A Comissão Parlamentar de Inquérito (CPI) da Covid-19 foi criada com o intuito de investigar a condução do governo Federal na pandemia do novo coronavírus. No entanto, de acordo com o ministro das Comunicações, Fábio Faria, Bolsonaro não teme nenhuma investigação. A declaração foi feita à Arko Advice nesta sexta-feira (15). Faria participou de uma live exclusiva para clientes da empresa mediada por Murilo de Aragão, CEO da Arko.

“O governo não tem nada a temer nessa CPI. Ninguém errou de propósito na pandemia. Nem o presidente, nem os governadores, nem o STF. Bolsonaro tem uma boa relação com o Congresso e não quer deixar de ter”, disse.

Na visão de Fábio Faria, o governo está em sintonia com os congressistas. De acordo com o chefe da pasta das comunicações, o investidor pode ficar tranquilo quanto ao relacionamento entre os poderes. “Estamos numa relação saudável com o Congresso. Nos últimos dois meses tivemos uma agenda brutal que aconteceu, leilões, PL dos Correios, MP da Eletrobrás, Lei do Gás. Leilão do 5G vai acontecer. É um governo que vem atuando. Gostaria de dizer para o investidor que tem muito mais ruído do que realidade”.
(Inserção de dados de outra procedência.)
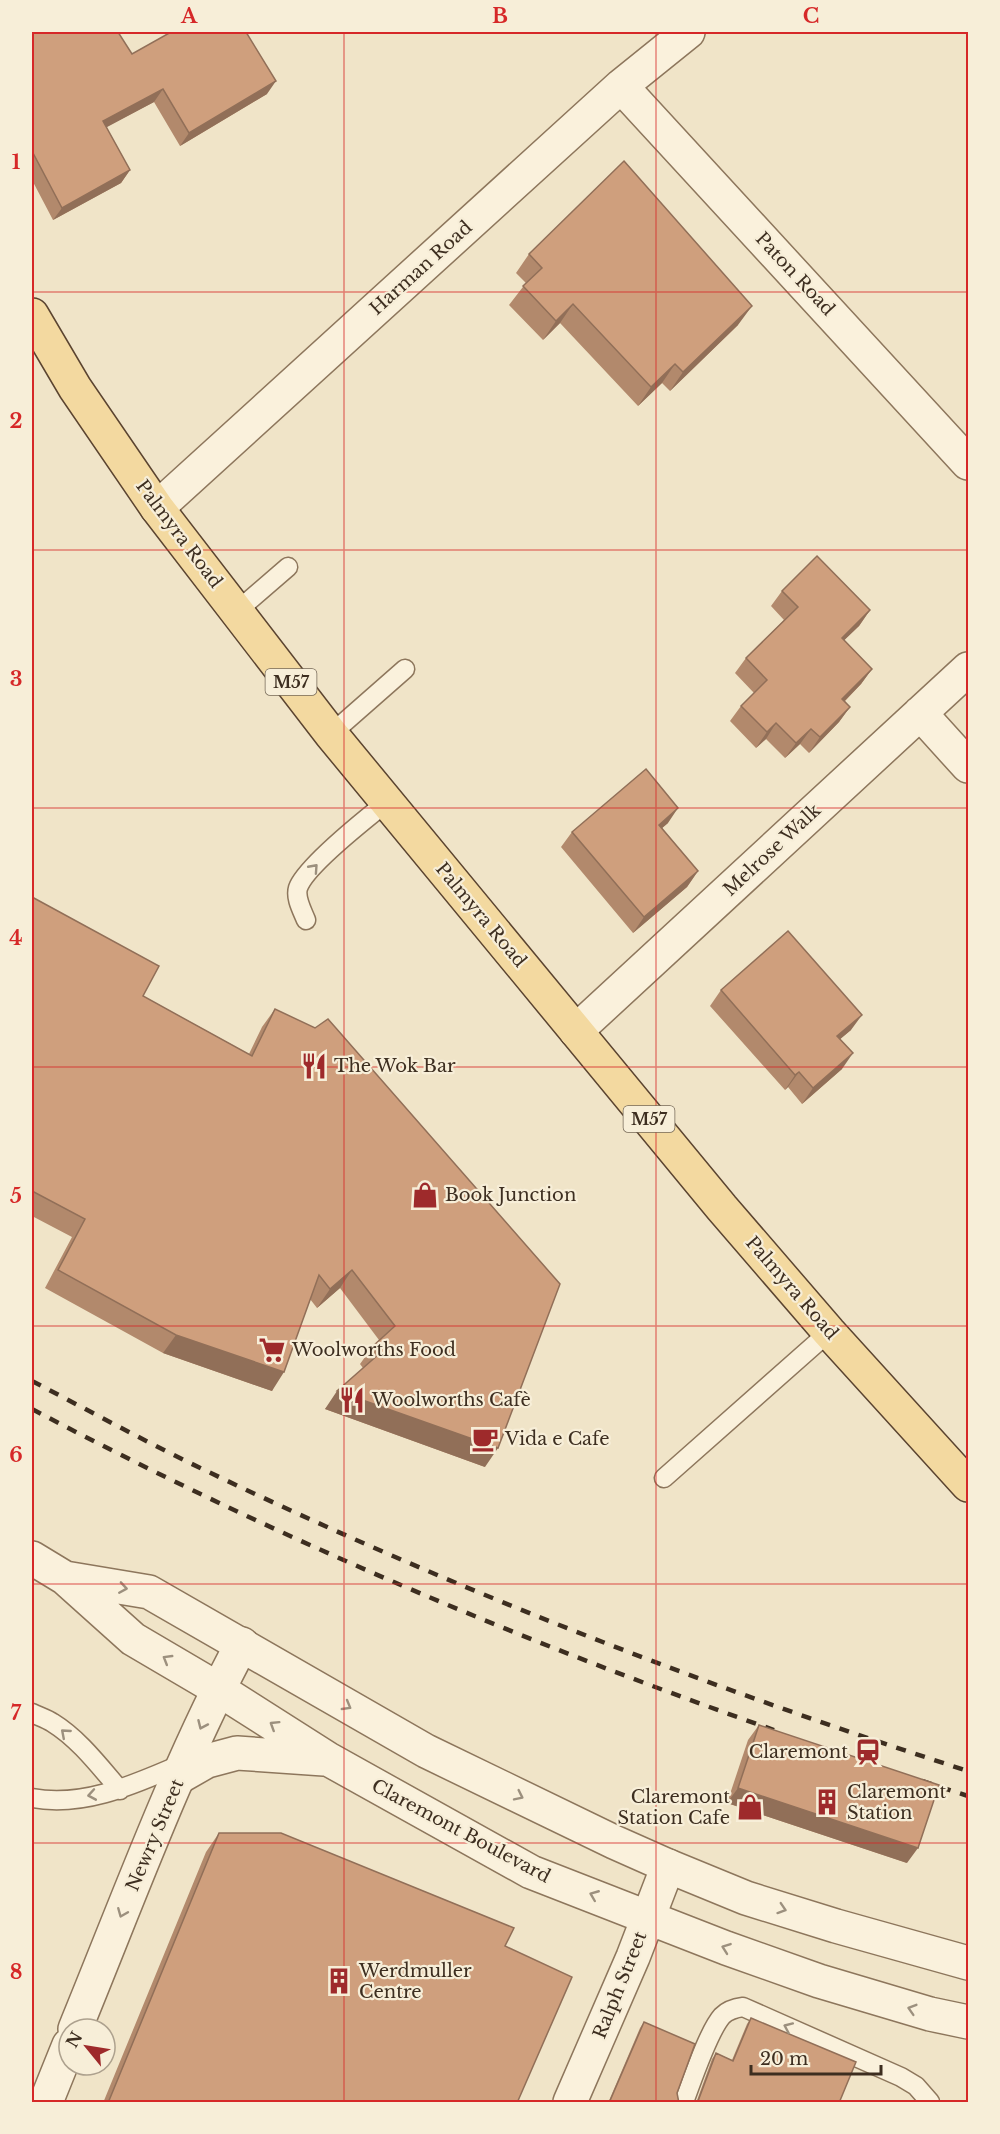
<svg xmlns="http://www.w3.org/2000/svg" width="1000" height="2134" viewBox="0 0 1000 2134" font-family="'Libre Baskerville',serif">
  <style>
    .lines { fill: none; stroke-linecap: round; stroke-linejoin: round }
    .service-casing { stroke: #8d765c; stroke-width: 21 }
    .minor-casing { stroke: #8d765c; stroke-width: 36 }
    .tertiary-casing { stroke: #8d765c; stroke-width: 36 }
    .primary-casing { stroke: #5b4430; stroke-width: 36 }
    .service { stroke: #faf1dc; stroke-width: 18 }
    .minor { stroke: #faf1dc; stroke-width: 33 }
    .tertiary { stroke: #faf1dc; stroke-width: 33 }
    .primary { stroke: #f3d9a0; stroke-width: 33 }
    .rail { stroke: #3d2e20; stroke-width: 4.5; stroke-dasharray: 10 10; stroke-linecap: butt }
    .wall { fill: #b2896c }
    .shaded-wall { fill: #916f58 }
    .building { fill: #cf9f7d; stroke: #916f58; stroke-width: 1.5 }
    .oneway { stroke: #9c907e }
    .grid { fill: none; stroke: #d62828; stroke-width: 1.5; stroke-opacity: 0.55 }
    .labels { text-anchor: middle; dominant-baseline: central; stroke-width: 4.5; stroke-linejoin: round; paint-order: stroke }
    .shield { fill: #f7eed8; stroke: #756857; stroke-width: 1.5 }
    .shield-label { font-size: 16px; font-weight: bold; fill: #3d2e20 }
    .street-label { font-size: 18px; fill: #3d2e20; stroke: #f7eed8 }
    .poi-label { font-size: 18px; fill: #3d2e20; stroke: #f7eed8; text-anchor: start }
    .neatline { fill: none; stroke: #d62828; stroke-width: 2 }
    .grid-label { font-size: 20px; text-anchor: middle; font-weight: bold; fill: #d62828 }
  </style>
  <rect width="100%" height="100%" fill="#f0e4c8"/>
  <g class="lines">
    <g class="service-casing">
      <path id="service" d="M237 611 288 567
        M331 734 405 669
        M306 920C302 910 295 898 298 888 305 867 368 817 387 802
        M664 1478 829 1332
        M32 1713C38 1716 47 1719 53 1723 79 1739 100 1767 120 1790
        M32 1798C85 1808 137 1783 184 1763
        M684 2102C692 2081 708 2032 722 2016 728 2010 735 2008 743 2007L901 2077 916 2086 930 2102"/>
    </g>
    <g class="minor-casing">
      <path id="minor" d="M621 86 968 463
        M157 508 621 86 688 32
        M920 713 968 766
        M576 1031 968 669
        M75 2029C128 1900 176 1767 242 1644
        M46 2102 69 2045
        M570 2102 633 1957 668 1866"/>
    </g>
    <g class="tertiary-casing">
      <path id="tertiary" d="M32 1558 65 1578 133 1639 218 1689 328 1759 531 1872 726 1948 819 1981 930 2014 968 2022
        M65 1578 149 1592 426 1751 614 1842 668 1866 746 1898 836 1926 968 1963
        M179 1777 207 1761 237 1753 324 1759"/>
    </g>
    <g class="primary-casing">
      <path id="primary" d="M32 315 75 388 157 508 331 734 722 1208 829 1332 968 1485"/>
    </g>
    <use href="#service" class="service"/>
    <use href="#minor" class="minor"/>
    <use href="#tertiary" class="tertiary"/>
    <use href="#primary" class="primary"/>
    <path class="rail" d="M32 1381C84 1408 137 1437 190 1463 442 1585 703 1686 968 1771
      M32 1409C270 1535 520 1641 774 1730
      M922 1781 968 1796"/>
  </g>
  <path class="wall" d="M32 32 132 54 267 94 180 146 154 102 106 127 130 170 121 183 53 220 32 180Z
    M529 254 738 325 670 391 662 383 638 406 560 323 543 340 509 305 526 283 516 273Z
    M782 591 870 610 859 626 844 640 872 669 861 684 845 701 850 707 839 722 809 753 800 744 785 758 766 739 756 748 730 721 741 706 754 693 735 673 746 658 784 620 771 606Z
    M668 823 662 828 698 871 687 887 633 933 561 847 572 832Z
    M32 897 143 996 249 1054 262 1027 275 1009 485 1467 325 1409 363 1368 360 1364 373 1346 379 1340 340 1288 317 1308 310 1299 272 1391 163 1353 45 1288 72 1237 32 1216Z
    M721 990 851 1030 840 1039 842 1069 802 1104 788 1087 785 1090 710 1006Z
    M759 1725 907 1863 727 1803 748 1740Z
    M219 1833 505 1946 517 2103H103L206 1852Z
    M751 2018 839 2103H696L712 2059 716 2053 732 2060 747 2024Z
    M644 2022 677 2093 679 2103H608L640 2028Z"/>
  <path class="shaded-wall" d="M276 81 267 94 180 146 189 133Z
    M163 89 154 102 94 134 103 121Z
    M130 170 121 183 53 220 62 208Z
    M573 304 560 323 543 340 556 321Z
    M752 306 738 325 670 391 683 372Z
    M675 364 662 383 638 406 651 387Z
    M870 610 859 626 831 653 842 638Z
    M872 669 861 684 832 714 842 699Z
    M850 707 839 722 809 753 820 737Z
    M776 723 766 739 756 748 767 732Z
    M811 729 800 744 785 758 796 743Z
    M678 808 668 823 648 840 659 825Z
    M698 871 687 887 633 933 644 917Z
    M862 1015 851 1030 826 1051 837 1036Z
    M853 1053 842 1069 802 1104 813 1088Z
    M799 1072 788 1087 785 1090 795 1075Z
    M352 1270 340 1288 317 1308 330 1289Z
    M176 1335 284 1372 272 1391 163 1353Z
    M337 1391 498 1448 485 1467 325 1409Z
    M738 1788 918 1848 907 1863 727 1803Z"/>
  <path class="building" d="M32 32H118L132 54 171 32H246L276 81 189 133 163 89 103 121 130 170 62 208 32 151Z
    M624 161 752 306 683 372 675 364 651 387 573 304 556 321 523 286 542 268 529 254Z
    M817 556 870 610 842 638 872 669 842 699 850 707 820 737 811 729 796 743 776 723 767 732 741 706 767 680 746 658 798 607 782 591Z
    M646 769 678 808 659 825 698 871 644 917 572 832Z
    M32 897 159 966 143 996 252 1056 275 1009 315 1028 328 1019 560 1284 498 1448 337 1391 379 1354 373 1346 395 1326 352 1270 330 1289 319 1275 284 1372 176 1335 58 1270 85 1219 32 1191Z
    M788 931 862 1015 837 1036 853 1053 813 1088 799 1072 795 1075 721 990Z
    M759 1725 939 1785 918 1848 738 1788Z
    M219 1833H281L514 1928 505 1946 572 1977 517 2103H108Z
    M751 2018 856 2062 839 2103H696L698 2101 716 2053 733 2061Z
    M644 2022 695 2044 677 2093 679 2103H609Z"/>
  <defs><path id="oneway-chevron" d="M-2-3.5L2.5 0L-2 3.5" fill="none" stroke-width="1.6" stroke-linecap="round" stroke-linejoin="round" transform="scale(1.5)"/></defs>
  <g class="oneway">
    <use href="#oneway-chevron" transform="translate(314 868) rotate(-48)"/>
    <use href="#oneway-chevron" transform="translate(123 1588) rotate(9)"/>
    <use href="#oneway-chevron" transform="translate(167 1659) rotate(-149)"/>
    <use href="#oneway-chevron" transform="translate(347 1706) rotate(30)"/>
    <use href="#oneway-chevron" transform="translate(202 1725) rotate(114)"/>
    <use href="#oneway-chevron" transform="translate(274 1725) rotate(-148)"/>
    <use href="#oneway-chevron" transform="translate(65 1733) rotate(-139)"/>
    <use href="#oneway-chevron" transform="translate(92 1795) rotate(170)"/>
    <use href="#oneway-chevron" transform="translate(519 1796) rotate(26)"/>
    <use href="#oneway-chevron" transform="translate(594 1895) rotate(-158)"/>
    <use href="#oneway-chevron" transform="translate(782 1909) rotate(18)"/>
    <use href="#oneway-chevron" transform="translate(122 1913) rotate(112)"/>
    <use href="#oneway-chevron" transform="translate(726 1948) rotate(-160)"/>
    <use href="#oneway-chevron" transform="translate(912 2009) rotate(-163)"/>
    <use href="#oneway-chevron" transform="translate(788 2027) rotate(-156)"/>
  </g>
  <path class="grid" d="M344 32V2102M656 32V2102M32 292H968M32 550H968M32 808H968M32 1067H968M32 1326H968M32 1584H968M32 1843H968"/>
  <defs>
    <g id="restaurant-bare" transform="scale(2.07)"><path d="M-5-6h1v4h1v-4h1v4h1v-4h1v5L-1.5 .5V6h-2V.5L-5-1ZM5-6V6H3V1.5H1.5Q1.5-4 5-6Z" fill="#9e2a2b" stroke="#f7eed8" stroke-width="2.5" paint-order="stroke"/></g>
    <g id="shop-bare" transform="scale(2.07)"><path d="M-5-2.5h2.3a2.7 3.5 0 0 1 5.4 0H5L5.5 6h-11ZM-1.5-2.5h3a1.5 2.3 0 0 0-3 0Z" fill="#9e2a2b" stroke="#f7eed8" stroke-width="2.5" paint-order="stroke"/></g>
    <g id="supermarket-bare" transform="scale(2.07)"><path d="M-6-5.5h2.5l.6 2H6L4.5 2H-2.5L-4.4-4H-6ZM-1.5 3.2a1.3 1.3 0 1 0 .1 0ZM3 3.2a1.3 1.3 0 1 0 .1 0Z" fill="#9e2a2b" stroke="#f7eed8" stroke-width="2.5" paint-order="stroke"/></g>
    <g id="cafe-bare" transform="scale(2.07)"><path d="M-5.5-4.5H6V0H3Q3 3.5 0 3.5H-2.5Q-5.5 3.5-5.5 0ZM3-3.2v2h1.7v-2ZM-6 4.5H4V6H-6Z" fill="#9e2a2b" stroke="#f7eed8" stroke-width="2.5" paint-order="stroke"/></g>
    <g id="station-bare" transform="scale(2.07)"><path d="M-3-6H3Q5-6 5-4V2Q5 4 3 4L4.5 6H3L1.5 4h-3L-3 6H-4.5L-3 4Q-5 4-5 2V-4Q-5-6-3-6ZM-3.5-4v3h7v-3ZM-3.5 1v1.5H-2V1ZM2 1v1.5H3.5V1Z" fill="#9e2a2b" stroke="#f7eed8" stroke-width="2.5" paint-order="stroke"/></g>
    <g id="building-bare" transform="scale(2.07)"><path d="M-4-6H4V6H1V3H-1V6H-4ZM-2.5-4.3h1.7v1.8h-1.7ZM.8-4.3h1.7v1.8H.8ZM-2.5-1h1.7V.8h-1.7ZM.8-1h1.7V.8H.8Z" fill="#9e2a2b" stroke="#f7eed8" stroke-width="2.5" paint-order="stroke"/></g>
  </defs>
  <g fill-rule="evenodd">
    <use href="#restaurant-bare" x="314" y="1066"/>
    <use href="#shop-bare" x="425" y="1195"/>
    <use href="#supermarket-bare" x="272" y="1350"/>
    <use href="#restaurant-bare" x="352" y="1400"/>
    <use href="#cafe-bare" x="485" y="1439"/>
    <use href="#station-bare" x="868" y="1752"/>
    <use href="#building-bare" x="827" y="1802"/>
    <use href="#shop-bare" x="750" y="1807"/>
    <use href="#building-bare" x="339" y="1981"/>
  </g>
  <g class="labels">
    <g class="shield">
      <rect x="265.5" y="669" width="51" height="26" rx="4.5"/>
      <rect x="623.5" y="1106" width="51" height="26" rx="4.5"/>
    </g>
    <g class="shield-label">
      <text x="291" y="682">M57</text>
      <text x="649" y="1119">M57</text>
    </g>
    <g class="street-label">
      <text transform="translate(421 268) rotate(-42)">Harman Road</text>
      <text transform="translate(795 274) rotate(47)">Paton Road</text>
      <text transform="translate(179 534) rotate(53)">Palmyra Road</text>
      <text transform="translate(772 850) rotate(-43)">Melrose Walk</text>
      <text transform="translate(481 915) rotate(50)">Palmyra Road</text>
      <text transform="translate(792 1288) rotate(49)">Palmyra Road</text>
      <text transform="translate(461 1831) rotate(28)">Claremont Boulevard</text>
      <text transform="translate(155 1835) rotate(-67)">Newry Street</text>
      <text transform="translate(620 1985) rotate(-68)">Ralph Street</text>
    </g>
    <g class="poi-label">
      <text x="334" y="1066">The Wok Bar</text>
      <text x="445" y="1195">Book Junction</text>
      <text x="292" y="1350">Woolworths Food</text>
      <text x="372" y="1400">Woolworths Cafè</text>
      <text x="505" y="1439">Vida e Cafe</text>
      <text x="848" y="1752" text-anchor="end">Claremont</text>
      <text x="847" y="1792">Claremont<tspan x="847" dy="21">Station</tspan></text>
      <text x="730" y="1797" text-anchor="end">Claremont<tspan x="730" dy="21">Station Cafe</tspan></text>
      <text x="359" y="1971">Werdmuller<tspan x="359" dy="21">Centre</tspan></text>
    </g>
  </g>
  <rect width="1000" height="2134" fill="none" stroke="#f7eed8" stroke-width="66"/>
  <g transform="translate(87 2047) rotate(300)"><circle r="28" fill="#f7eed8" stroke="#ada18e" stroke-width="1.5"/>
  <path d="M0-4.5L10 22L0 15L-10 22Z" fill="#9e2a2b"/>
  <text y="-9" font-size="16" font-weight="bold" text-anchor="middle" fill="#3d2e20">N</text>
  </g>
  <path d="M751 2065v9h130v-9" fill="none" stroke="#3d2e20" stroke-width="3"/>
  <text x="760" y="2065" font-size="18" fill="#3d2e20" stroke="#f7eed8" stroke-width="4.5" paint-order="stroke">20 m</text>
  <rect x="33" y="33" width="934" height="2068" class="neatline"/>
  <g class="grid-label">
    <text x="189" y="23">A</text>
    <text x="500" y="23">B</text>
    <text x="811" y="23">C</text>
    <text x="16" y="169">1</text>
    <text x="16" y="428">2</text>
    <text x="16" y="686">3</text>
    <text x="16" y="945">4</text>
    <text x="16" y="1203">5</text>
    <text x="16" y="1462">6</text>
    <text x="16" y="1720">7</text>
    <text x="16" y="1979">8</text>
  </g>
</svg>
O ministro também falou sobre o Orçamento 2021. Segundo Faria, o governo não vai estourar o teto de gastos “para fazer nada eleitoreiro”, mas terá que continuar negociando com o Congresso Nacional.

“O presidente da Câmara, Arthur Lira, está cobrando lealdade do governo em relação ao cumprimento do Orçamento. Essa intenção do governo de manter harmonia entre os Poderes também é importante. A saída que houver, levará em contas todos esses aspectos”, afirmou.

5G, PL dos Correios e planos futuros

De acordo com o ministro das comunicações, a instalação do 5G no Brasil e o PL de desestatização dos Correios estão avançando, e devem ter novos capítulos em breve. “O TCU julgará, em cerca de 30 dias, o edital do 5G. Em meados de julho, deve acontecer o leilão. Pretendemos levar o 5G para todos os municípios brasileiros, com no mínimo 600 habitantes, até 2028; também esperamos que o PL dos Correios seja votado, nas duas casas, ainda em 2021”.